La placa en honor a la prosperidad del pueblo chicoloapense, frente al palacio municipal, parece una mofa a la luz del cacahuatero triste, de los mixiotes de carnero mosqueados y de los ancianos alicaídos porque no pudieron votar.
Aquí es menor el trajín y la presencia policiaca, pero son mucho más las rabietas por las credenciales rechazadas y los registros fantasmas.
—No estás registrada –le dice don Anselmo a su madre de pasos y suspiros lentos.
La anciana respira hasta el fondo y desde su garganta enronquecida lanza una jadeante dulzura: “Estos hijos de la chingada tanto que roban y gastan dinero, y ni una buena lista pueden tener”.
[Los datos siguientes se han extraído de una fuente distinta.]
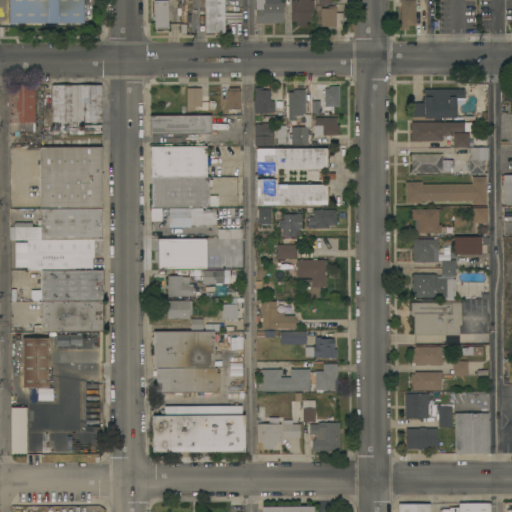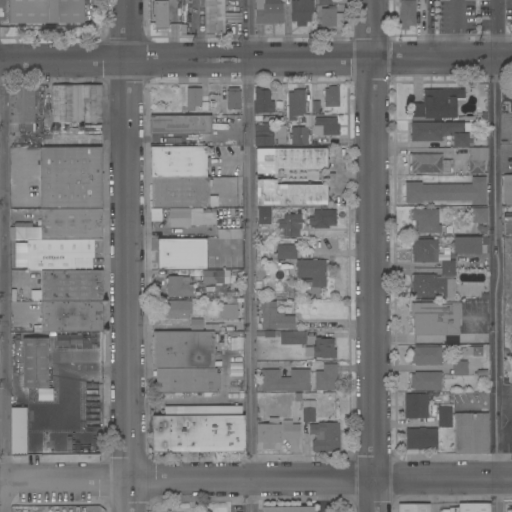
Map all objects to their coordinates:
building: (323, 2)
building: (325, 2)
building: (44, 11)
building: (44, 11)
building: (267, 11)
building: (268, 11)
building: (300, 12)
building: (301, 12)
building: (406, 12)
building: (407, 13)
building: (159, 14)
building: (160, 15)
building: (213, 16)
building: (214, 17)
building: (330, 17)
building: (330, 17)
building: (511, 23)
road: (255, 58)
building: (330, 96)
building: (330, 97)
building: (192, 98)
building: (193, 98)
building: (233, 99)
building: (232, 100)
building: (262, 101)
building: (262, 101)
building: (75, 103)
building: (295, 103)
building: (23, 104)
building: (76, 104)
building: (295, 104)
building: (436, 104)
building: (436, 105)
building: (21, 108)
building: (179, 123)
building: (180, 124)
building: (324, 126)
building: (324, 127)
building: (436, 130)
building: (263, 133)
building: (262, 134)
building: (280, 135)
building: (298, 135)
building: (299, 136)
building: (459, 140)
building: (460, 140)
building: (288, 159)
building: (476, 160)
building: (476, 160)
building: (178, 162)
building: (428, 163)
building: (430, 164)
building: (178, 176)
building: (292, 176)
building: (70, 178)
building: (506, 189)
building: (507, 190)
building: (446, 192)
building: (447, 192)
building: (181, 193)
building: (288, 193)
building: (478, 215)
building: (155, 216)
building: (264, 216)
building: (178, 217)
building: (191, 217)
building: (480, 217)
building: (321, 218)
building: (322, 219)
building: (424, 220)
building: (425, 220)
building: (69, 223)
building: (290, 224)
building: (290, 225)
building: (507, 227)
building: (507, 228)
building: (27, 233)
building: (228, 233)
building: (229, 233)
building: (65, 239)
building: (465, 245)
building: (465, 246)
building: (423, 250)
building: (285, 251)
building: (424, 251)
building: (180, 253)
building: (56, 254)
road: (496, 255)
road: (130, 256)
road: (251, 256)
road: (372, 256)
building: (300, 263)
building: (446, 268)
building: (447, 268)
building: (311, 271)
building: (211, 277)
building: (212, 277)
road: (4, 285)
building: (71, 285)
building: (177, 286)
building: (178, 286)
building: (431, 286)
building: (428, 287)
building: (176, 309)
building: (178, 309)
building: (232, 310)
building: (228, 311)
building: (71, 316)
building: (273, 317)
building: (435, 317)
building: (274, 318)
building: (435, 319)
building: (202, 325)
building: (291, 337)
building: (292, 338)
building: (320, 348)
building: (321, 349)
building: (183, 350)
building: (424, 355)
building: (425, 356)
building: (34, 360)
building: (183, 361)
building: (35, 367)
building: (445, 368)
building: (459, 368)
building: (459, 368)
building: (325, 377)
building: (326, 378)
building: (284, 380)
building: (186, 381)
building: (284, 381)
building: (424, 381)
building: (426, 381)
building: (159, 396)
building: (414, 405)
building: (415, 406)
building: (307, 410)
building: (307, 411)
building: (443, 416)
building: (444, 417)
building: (17, 423)
building: (17, 425)
building: (196, 430)
building: (198, 430)
building: (290, 430)
building: (290, 430)
building: (267, 432)
building: (470, 433)
building: (471, 433)
building: (267, 435)
building: (324, 436)
building: (325, 437)
building: (419, 439)
building: (421, 439)
road: (259, 482)
road: (3, 483)
building: (443, 507)
building: (444, 508)
building: (286, 509)
building: (287, 509)
building: (509, 511)
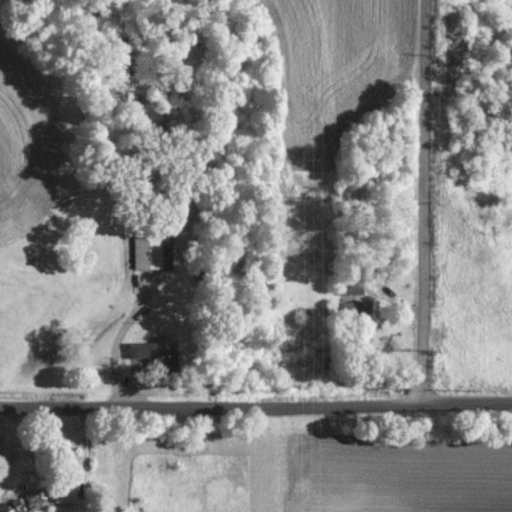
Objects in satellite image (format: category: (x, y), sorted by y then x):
road: (422, 202)
building: (147, 251)
building: (355, 307)
road: (118, 342)
building: (154, 349)
road: (256, 404)
building: (0, 441)
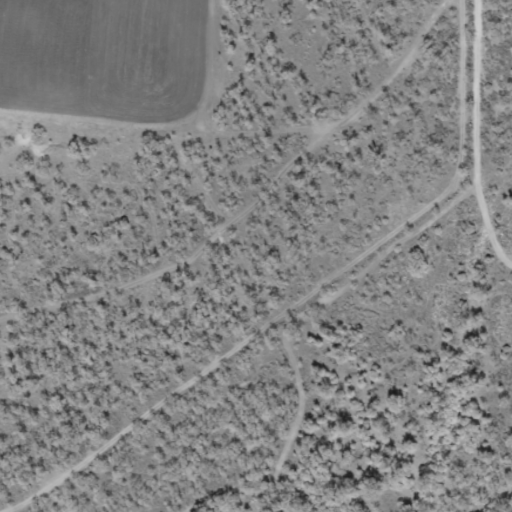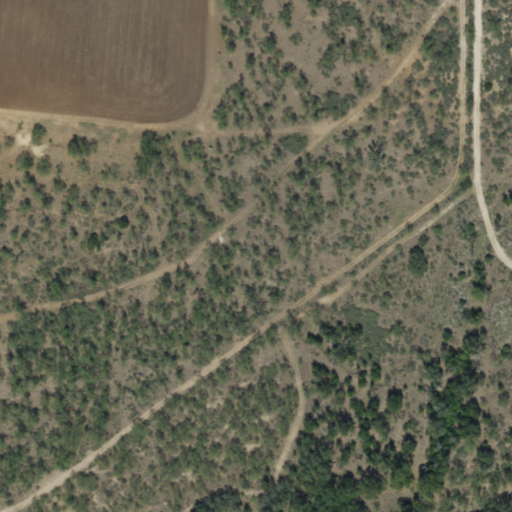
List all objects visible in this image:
road: (474, 138)
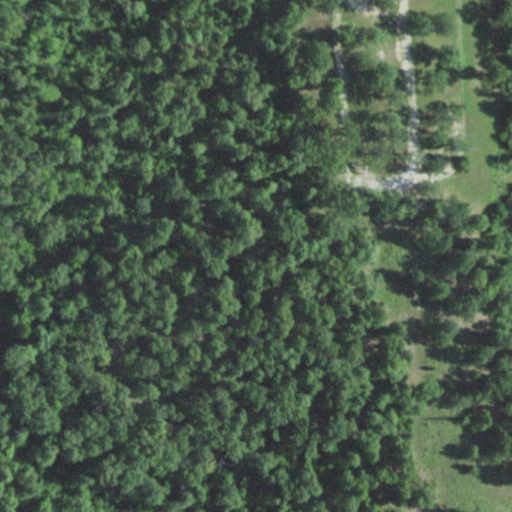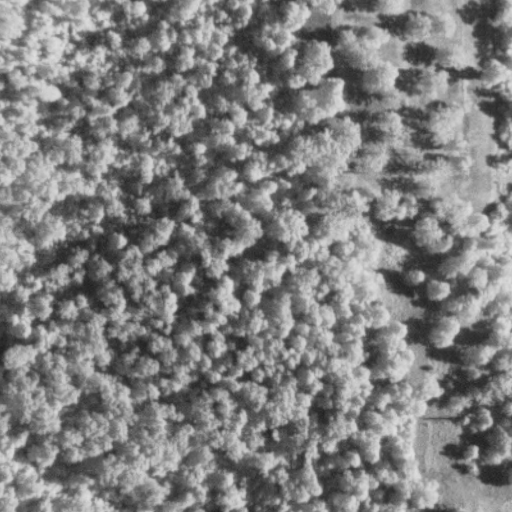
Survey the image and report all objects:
road: (371, 11)
road: (344, 133)
road: (428, 176)
road: (391, 177)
Una mezcla de estiércol y tepache se derrama por estas calles polvorientas donde los vendedores de fritangas y camoteros rezan por clientes.
El kiosco en el cual suelen volar los aviones y rehiletes hoy es sede de una casilla especial. Pero gana el desaliento y las mantas carcomidas de los candidatos a la gubernatura son símbolo de olvido.
“Los ejidatarios apoyamos un proyecto educativo para los niños chicoloapenses”, se lee en un viejo cartel, síntesis de los tiempos perdidos.
Tras la primera caída, sólo abucheos. Los coontrincantes pelean a ras de lona, pero sus llaves y candados no prenden a la tribuna…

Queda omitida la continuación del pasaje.